I also found the sex scenes all very irritating and very much written with a gay male sensibility. By about page 300 I didn’t want to hear about any more thick cocks or fumbling for rubbers or thrusting anythings. Modelling safe sex is all very noble, but how many married couples in their early 40s rely on condoms for contraception? Come on, Christos, girls have this thing called The Pill. When you’re female, straight and monogamous (ish) the biggest thing on your mind isn’t STDs, it’s pregnancy, and you ain’t going to rely on your hubby’s fumbling for anything to protect you from that.

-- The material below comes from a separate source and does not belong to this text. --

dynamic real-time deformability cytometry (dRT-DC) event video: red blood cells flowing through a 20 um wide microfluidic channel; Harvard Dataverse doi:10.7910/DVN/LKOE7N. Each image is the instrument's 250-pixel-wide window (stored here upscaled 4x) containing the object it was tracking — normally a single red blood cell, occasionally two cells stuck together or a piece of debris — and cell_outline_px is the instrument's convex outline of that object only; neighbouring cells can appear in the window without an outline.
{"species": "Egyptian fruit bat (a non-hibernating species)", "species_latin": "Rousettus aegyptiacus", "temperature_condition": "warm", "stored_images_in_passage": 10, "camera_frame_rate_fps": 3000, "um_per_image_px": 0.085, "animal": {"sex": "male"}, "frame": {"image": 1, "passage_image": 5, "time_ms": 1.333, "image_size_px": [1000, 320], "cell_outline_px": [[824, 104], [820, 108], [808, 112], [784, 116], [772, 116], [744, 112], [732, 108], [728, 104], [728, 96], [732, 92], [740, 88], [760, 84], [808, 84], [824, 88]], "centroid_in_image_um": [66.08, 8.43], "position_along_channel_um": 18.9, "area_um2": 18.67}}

I think Tsiolkas writes beautiful Greek male first person narrative. His eye for pathos and tragedy and comedy and all those other Greek things is first class – as you’d expect! But he just doesn’t have the broadness of vision to write convincing female and Anglo characters. To read this book, you’d think there was hardly an Anglo to be seen in Melbourne’s north. An Aboriginal Muslim convert? It all seemed a little ponderous.

If this book was a person, it would be a multicultural officer in charge of diversity policies at Darebin Council attending her monthly Book Club meeting while wearing a beret and scribbling mysteriously in a moleskin notebook.

In a nutshell: a man slaps a bratty three year old at a backyard BBQ and repercussions multiply,

The Slap scores seven tasty chocolates out of a possible ten, but none of them are rare, expensive truffles.